SERAYUNEWS – Komisi III DPRD Kabupaten Banyumas, menyoroti rendahnya kepatuhan pembayaran pajak dari berbagai tempat hiburan malam di wilayah Purwokerto dan sekitarnya.
Hasil inspeksi mendadak (sidak) mengungkap, banyak pelaku usaha tidak membayar pajak sesuai aturan. Sehingga ini berdampak langsung pada turunnya potensi Pendapatan Asli Daerah (PAD).
Ketua Komisi III DPRD Banyumas, Samsudin Tirta, menyatakan bahwa Komisi III bersama Badan Pendapatan Daerah (Bapenda) telah melakukan inspeksi ke sejumlah tempat hiburan malam. Hasilnya mengejutkan—banyak usaha tersebut belum membayar pajak secara maksimal.
“Menurut Komisi III pajak dari hiburan malam, hotel, dan restoran itu mereka belum maksimal bayarnya. Kita minta kepada mereka untuk bisa memaksimalkan pembayaran pajaknya,” katanya, Rabu (21/5/2025).
Sebagai tindak lanjut, DPRD sudah melakukan koordinasi dengan manajemen hotel, restoran, dan tempat hiburan malam. Mereka akan berdialog agar memahami kewajiban perpajakan dengan benar.
“Manajemen hotel, manajemen rumah makan, manajemen hiburan malam, sudah Komisi III undang, kita sudah koordinasi. Yang menjadi tuntutan Komisi III ini adalah, mereka bisa membayar maksimal, karena menurut Komisi III sekarang belum maksimal,” ujar Samsudin.
Untuk memastikan transparansi, Komisi III mengusulkan penggunaan aplikasi monitoring pajak di kasir tempat usaha. Dengan sistem ini, pemerintah bisa memantau secara real-time jumlah pajak yang harus mereka bayarkan.
“Kita, Komisi III mengusulkan, nantinya menggunakan aplikasi yang kita pasang di kasir-kasir mereka. Jadi kita bisa memantau bahwa mereka benar-benar sudah membayar kewajibannya,” katanya.
Anggota Komisi III, Abdullah Arif Budiman, menambahkan bahwa banyak pelaku usaha salah menafsirkan cara menghitung pajak. Sebagian tempat hiburan malam hanya menghitung pajak berdasarkan sewa ruangan, bukan dari total omzet.
“Ada pemahaman keliru dari para pelaku hiburan malam, di mana dalam menentukan nilai pajak hiburan hanya sewa ruangannya saja. Seharusnya menetapkan berapa jumlah atau nilai pajak hiburan ke Pemkab adalah omzet kali tarif,” katanya.
Menurut Budi, banyak tempat hiburan malam menerapkan skema penjualan makanan dan minuman dengan bonus sewa ruangan gratis.
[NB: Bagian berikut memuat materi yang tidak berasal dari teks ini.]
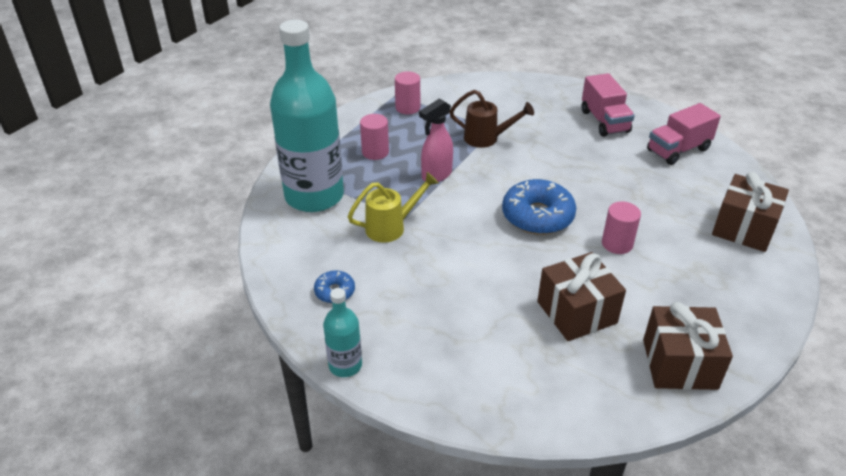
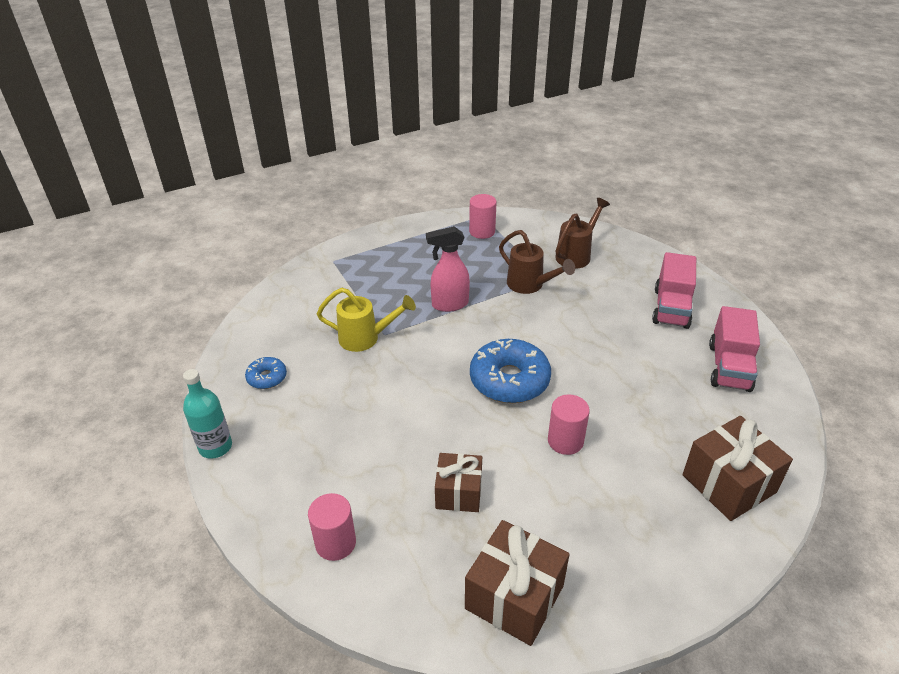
camera: 30 degrees right, 0 degrees up
(314, 196) = (328, 286): turquoise bottle -> none
(375, 152) = (415, 264): pink cylinder -> pink cylinder (335, 543)
(501, 103) = (576, 255): none -> brown watering can
(576, 312) = (458, 493): brown gift -> brown gift, size x0.65
(678, 150) = (729, 367): pink truck -> pink truck turned 75 degrees counterclockwise

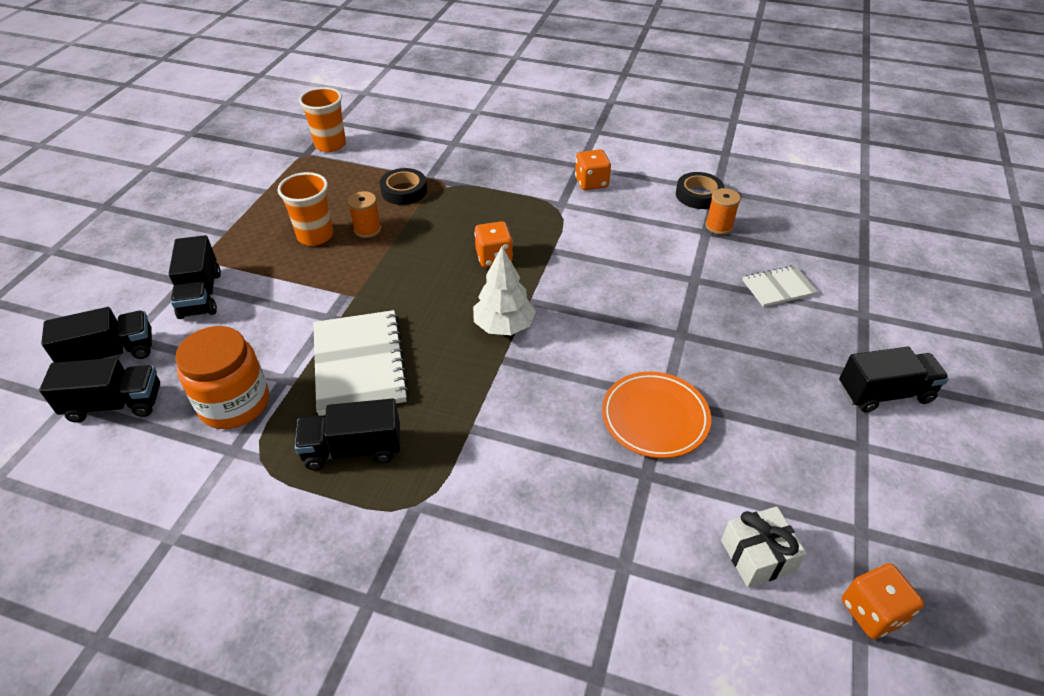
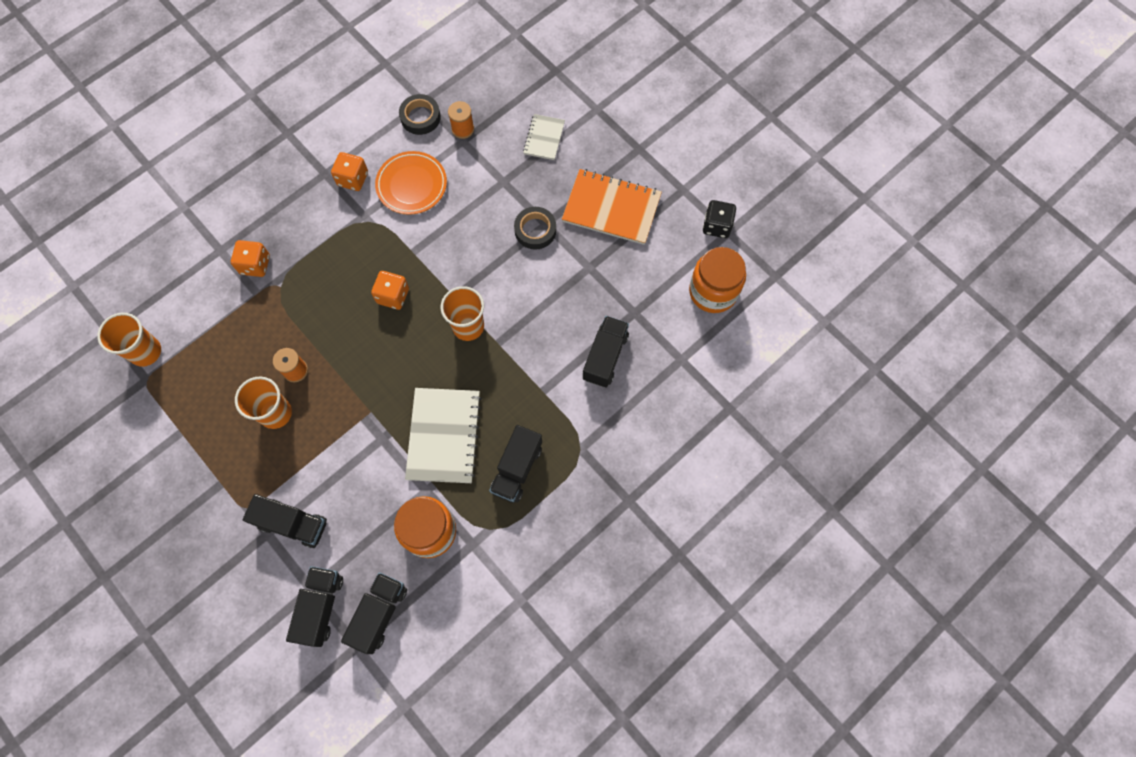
camera: 60 degrees left, 25 degrees up
(359, 364) = (443, 436): white notebook -> white notebook turned 75 degrees clockwise
(404, 191) = (263, 321): black tape -> black tape (535, 230)
(504, 326) = (468, 326): white tree -> orange cup
(655, 418) = (599, 283): orange plate -> orange plate (412, 185)
(757, 556) = (713, 291): white gift -> orange jar
(760, 384) = (611, 208): none -> orange notebook
(855, 511) = (717, 226): none -> black dice
(872, 612) = (768, 262): orange dice -> orange dice (255, 265)
(884, 393) = (658, 149): black truck -> black truck (605, 357)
Padahal harga makanan dan minuman itu, jauh di atas harga pasar.
“Padahal penjualan makanan dan minuman di tempat hiburan malam harganya 10 kali lipat atau lebih dari harga perolehan,” ujarnya.
Ia juga menilai Bapenda kurang tegas dalam pengawasan dan belum memberikan sanksi yang memadai atas pelanggaran tersebut.
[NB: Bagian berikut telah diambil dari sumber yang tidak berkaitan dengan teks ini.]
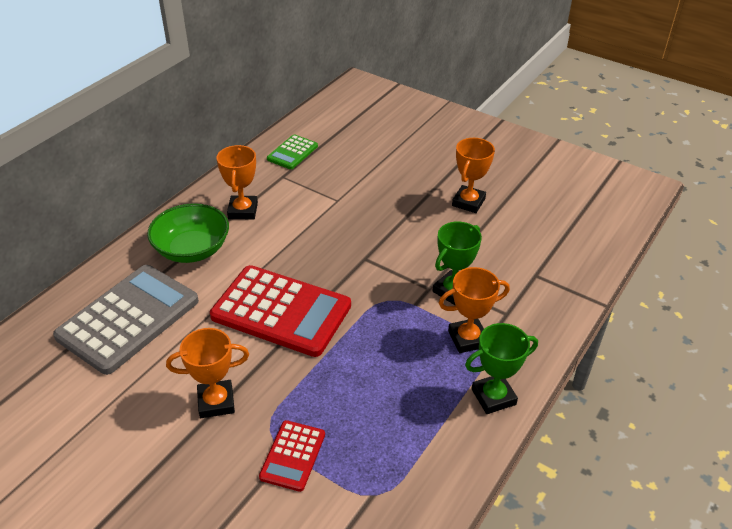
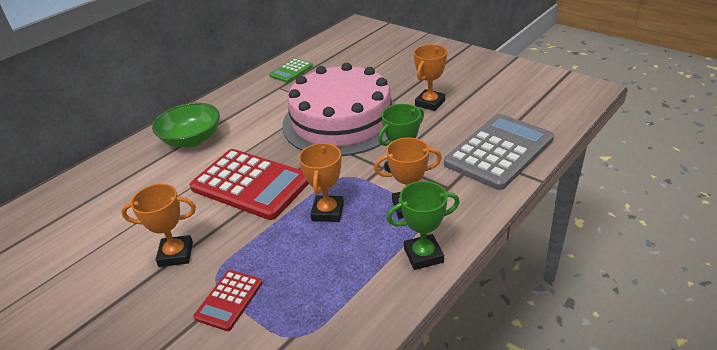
camera: 10 degrees right, 5 degrees down
(128, 319) = (125, 189): grey calculator -> grey calculator (499, 152)
(243, 211) = (240, 111): orange trophy -> orange trophy (327, 212)
(369, 225) = (341, 121): none -> pink cake

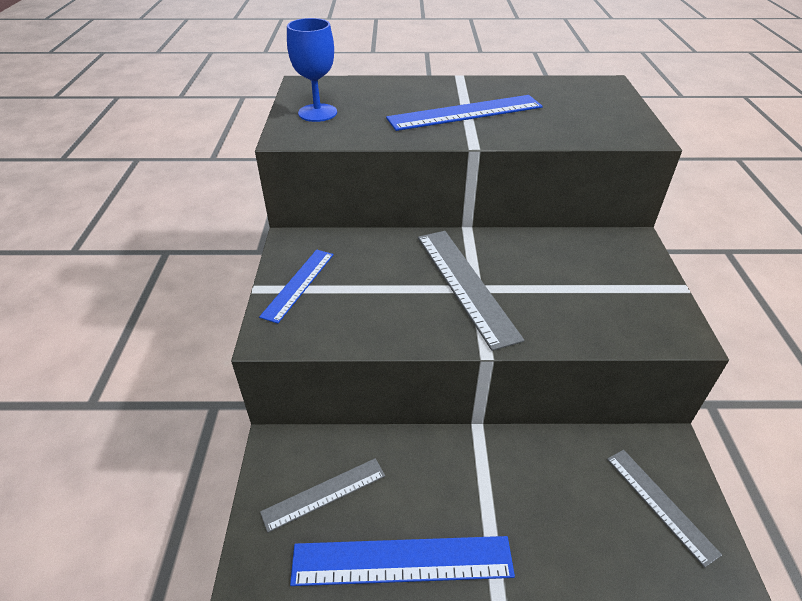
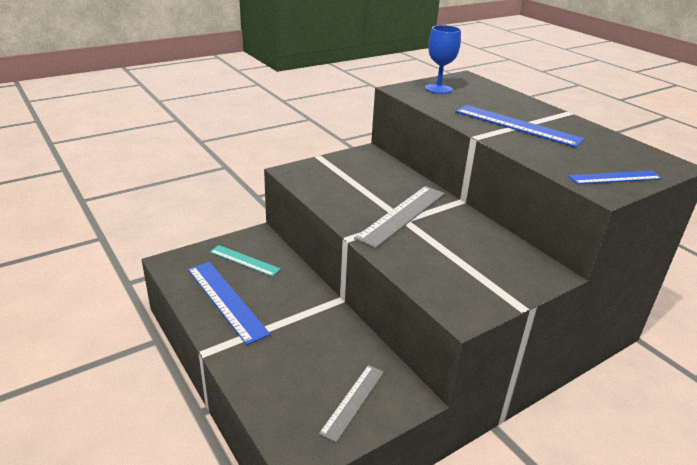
camera: 55 degrees right, 10 degrees down
(298, 284) = (335, 165): blue ruler -> blue ruler (615, 177)
(324, 494) = (244, 260): grey ruler -> turquoise ruler

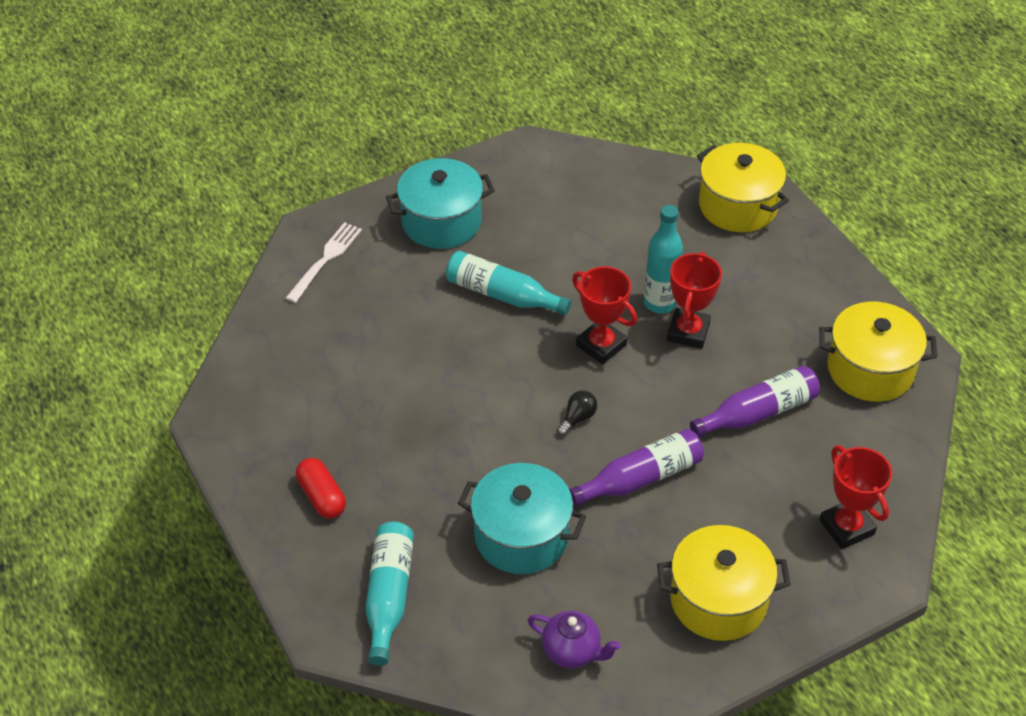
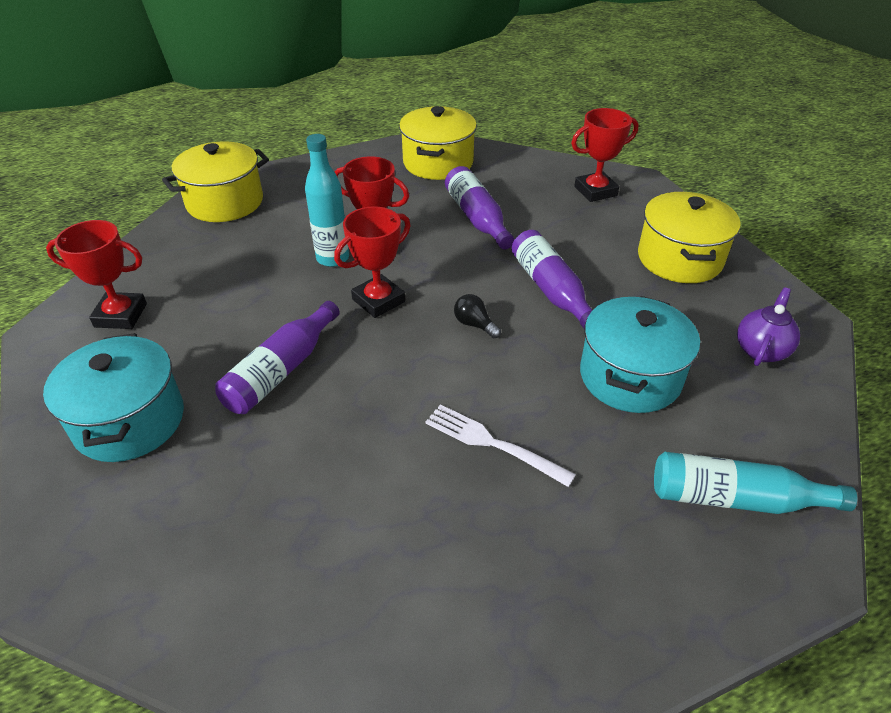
camera: 85 degrees left, 5 degrees down
(321, 497) = (592, 572): red capsule -> none
(325, 260) = (138, 563): white fork -> white fork (493, 444)
(502, 294) = (281, 370): turquoise bottle -> purple bottle
(555, 183) = (121, 315): none -> red trophy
“Kemudian atas hal ini Bapenda kurang tajam dalam mengawasi apalagi memberikan sanksi,” katanya.
Sebagai solusi, DPRD meminta semua pihak menyamakan persepsi bahwa dasar perhitungan pajak hiburan adalah omzet, bukan komponen biaya tertentu saja.
“Kemudian ada ketegasan dari dinas terkait dan jika memang itu adalah pelanggaran terhadap perda tarif, maka bisa kasih sanksi bertahap. Dari teguran, surat peringatan sampai dengan penutupan usaha sementara waktu,” tegas Budi.